Yes, this is what I see.
That's what I meant.
But it's still the case that kopf sees the CREATE event before the MODIFIED event. It's just that all of kopfs iterations necessary to patch a storage annotation into the resource did not happen yet. This can be detected I think. The way I read kopfs code is such that a MODIFIED event without a storage annotation is undefined in terms of triggering any discrete handling of that fact. Couldn't the batching (debounce) implementation maybe track event sequences until pending storage patching is done? I mean as soon as kopf sees a resource event it could, while debouncing, decide if it is managed by it. After doing that it could remember the pending storage patch in-memory and implicitly apply it to every consecutive event for the resource until it sees the patch in the data of an incoming event. I think that would go a long way in putting the two racers on separate tracks.

- **Dataset records**:

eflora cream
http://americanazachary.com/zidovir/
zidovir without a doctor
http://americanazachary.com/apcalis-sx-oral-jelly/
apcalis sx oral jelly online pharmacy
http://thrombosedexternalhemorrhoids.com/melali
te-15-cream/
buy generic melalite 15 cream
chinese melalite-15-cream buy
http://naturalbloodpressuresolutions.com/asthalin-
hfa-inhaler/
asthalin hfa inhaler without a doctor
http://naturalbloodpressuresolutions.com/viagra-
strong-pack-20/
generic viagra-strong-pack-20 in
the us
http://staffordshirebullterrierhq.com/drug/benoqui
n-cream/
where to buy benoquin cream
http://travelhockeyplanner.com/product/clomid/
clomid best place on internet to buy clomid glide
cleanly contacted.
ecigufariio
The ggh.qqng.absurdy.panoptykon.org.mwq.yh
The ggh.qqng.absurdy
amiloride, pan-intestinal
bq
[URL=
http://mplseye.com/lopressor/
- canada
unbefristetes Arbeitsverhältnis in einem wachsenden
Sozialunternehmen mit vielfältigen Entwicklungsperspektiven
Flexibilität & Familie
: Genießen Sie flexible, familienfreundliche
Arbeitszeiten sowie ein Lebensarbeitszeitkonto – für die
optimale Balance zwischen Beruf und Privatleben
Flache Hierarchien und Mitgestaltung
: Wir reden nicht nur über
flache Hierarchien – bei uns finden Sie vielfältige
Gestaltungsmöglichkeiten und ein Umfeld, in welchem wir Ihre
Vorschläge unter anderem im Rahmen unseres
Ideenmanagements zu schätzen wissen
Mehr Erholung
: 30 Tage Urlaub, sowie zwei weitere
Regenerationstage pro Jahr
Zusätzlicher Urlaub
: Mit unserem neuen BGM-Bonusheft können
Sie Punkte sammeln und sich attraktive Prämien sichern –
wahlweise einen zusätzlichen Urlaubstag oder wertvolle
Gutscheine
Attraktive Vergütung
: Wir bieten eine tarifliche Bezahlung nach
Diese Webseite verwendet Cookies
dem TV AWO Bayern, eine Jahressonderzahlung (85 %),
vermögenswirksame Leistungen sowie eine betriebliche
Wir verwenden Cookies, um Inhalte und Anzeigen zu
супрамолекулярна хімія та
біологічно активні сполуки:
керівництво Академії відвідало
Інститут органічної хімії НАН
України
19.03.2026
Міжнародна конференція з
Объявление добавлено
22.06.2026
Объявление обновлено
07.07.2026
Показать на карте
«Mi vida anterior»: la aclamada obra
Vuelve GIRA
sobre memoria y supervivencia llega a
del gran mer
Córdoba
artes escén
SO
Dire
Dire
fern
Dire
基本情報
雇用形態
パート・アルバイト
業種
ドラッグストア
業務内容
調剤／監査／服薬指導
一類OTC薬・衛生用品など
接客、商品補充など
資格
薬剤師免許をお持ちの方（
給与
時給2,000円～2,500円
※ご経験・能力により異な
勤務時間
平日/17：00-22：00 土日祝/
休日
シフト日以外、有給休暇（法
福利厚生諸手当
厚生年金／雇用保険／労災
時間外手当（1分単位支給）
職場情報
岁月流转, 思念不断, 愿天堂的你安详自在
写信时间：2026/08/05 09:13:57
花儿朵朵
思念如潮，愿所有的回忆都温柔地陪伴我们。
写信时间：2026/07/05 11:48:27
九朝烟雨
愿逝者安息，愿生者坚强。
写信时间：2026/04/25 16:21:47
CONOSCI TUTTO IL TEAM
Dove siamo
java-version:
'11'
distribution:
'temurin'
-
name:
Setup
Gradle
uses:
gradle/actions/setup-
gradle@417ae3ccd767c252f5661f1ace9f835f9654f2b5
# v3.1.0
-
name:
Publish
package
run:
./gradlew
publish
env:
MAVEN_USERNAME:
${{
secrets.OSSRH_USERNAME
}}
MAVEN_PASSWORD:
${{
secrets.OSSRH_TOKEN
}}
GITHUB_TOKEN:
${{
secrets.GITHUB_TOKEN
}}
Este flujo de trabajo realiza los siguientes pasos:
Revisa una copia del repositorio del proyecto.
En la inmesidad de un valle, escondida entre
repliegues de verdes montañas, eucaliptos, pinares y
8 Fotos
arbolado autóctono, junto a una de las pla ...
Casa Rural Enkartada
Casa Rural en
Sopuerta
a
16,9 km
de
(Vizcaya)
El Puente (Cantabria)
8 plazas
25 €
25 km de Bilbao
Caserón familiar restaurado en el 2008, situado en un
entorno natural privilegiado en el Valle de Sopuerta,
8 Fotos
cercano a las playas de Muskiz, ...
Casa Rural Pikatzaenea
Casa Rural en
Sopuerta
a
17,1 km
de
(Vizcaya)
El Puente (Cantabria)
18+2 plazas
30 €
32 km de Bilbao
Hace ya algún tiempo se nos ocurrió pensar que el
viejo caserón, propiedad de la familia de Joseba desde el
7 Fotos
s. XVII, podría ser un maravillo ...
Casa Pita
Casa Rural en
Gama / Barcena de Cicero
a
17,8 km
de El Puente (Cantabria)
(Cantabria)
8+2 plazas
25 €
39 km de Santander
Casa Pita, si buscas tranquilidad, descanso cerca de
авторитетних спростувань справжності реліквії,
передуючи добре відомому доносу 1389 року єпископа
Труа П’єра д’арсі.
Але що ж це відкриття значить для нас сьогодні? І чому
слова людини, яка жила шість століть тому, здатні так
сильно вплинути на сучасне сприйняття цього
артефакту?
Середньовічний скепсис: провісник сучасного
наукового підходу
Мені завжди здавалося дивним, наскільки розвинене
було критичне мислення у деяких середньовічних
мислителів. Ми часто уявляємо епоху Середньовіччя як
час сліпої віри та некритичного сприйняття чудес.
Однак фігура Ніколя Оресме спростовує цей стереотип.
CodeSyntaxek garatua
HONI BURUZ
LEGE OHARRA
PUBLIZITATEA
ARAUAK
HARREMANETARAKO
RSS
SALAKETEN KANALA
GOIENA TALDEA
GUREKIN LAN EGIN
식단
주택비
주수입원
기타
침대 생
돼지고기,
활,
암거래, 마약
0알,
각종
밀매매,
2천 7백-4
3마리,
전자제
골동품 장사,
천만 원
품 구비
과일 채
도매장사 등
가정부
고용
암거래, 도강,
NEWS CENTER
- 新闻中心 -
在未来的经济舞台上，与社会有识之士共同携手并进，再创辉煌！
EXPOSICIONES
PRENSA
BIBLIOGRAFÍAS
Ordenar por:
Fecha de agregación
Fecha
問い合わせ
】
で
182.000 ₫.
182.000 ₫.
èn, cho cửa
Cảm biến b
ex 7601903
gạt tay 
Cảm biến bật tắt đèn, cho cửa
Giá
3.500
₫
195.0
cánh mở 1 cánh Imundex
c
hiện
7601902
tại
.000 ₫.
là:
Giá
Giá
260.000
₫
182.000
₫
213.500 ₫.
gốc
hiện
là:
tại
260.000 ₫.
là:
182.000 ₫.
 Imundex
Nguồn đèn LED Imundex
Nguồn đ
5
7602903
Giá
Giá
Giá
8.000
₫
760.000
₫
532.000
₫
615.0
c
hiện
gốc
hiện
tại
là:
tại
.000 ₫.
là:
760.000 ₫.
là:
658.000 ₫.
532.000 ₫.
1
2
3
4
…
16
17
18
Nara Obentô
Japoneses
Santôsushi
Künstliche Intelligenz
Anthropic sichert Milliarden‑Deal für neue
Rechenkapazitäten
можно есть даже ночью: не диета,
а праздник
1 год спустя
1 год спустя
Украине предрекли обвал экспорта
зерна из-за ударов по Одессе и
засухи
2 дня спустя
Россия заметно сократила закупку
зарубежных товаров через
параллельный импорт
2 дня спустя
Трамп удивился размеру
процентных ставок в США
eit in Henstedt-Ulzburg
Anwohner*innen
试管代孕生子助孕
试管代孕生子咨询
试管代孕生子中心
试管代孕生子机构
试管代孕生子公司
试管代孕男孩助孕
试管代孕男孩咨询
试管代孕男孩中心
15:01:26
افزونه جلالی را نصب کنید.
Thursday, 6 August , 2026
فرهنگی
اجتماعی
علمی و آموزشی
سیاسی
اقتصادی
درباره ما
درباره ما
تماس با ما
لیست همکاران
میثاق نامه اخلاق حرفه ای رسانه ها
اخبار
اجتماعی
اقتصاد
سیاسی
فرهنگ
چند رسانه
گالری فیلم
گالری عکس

- **Work task A**:
Answer these questions from the comment on kopf's event handling:
(i) Which event does kopf see before the MODIFIED event?
(ii) According to the writer's reading of kopf's code, how is a MODIFIED event without a storage annotation described?
(iii) Until what point would kopf keep applying the remembered storage patch?
- **Work task B**:
Decide whether each statement agrees with the comment on kopf's event handling. Answer yes or no and quote the words that settle it.
(i) Kopf sees the MODIFIED event before the CREATE event.
(ii) The writer proposes that kopf keep the pending storage patch in memory.
(iii) The writer thinks the situation cannot be detected.

- **Exercise answer A**:
(i) The CREATE event.
(ii) As undefined in terms of triggering any discrete handling of that fact.
(iii) Until it sees the patch in the data of an incoming event.

- **Exercise answer B**:
(i) No: "kopf sees the CREATE event before the MODIFIED event"
(ii) Yes: "it could remember the pending storage patch in-memory"
(iii) No: "This can be detected I think."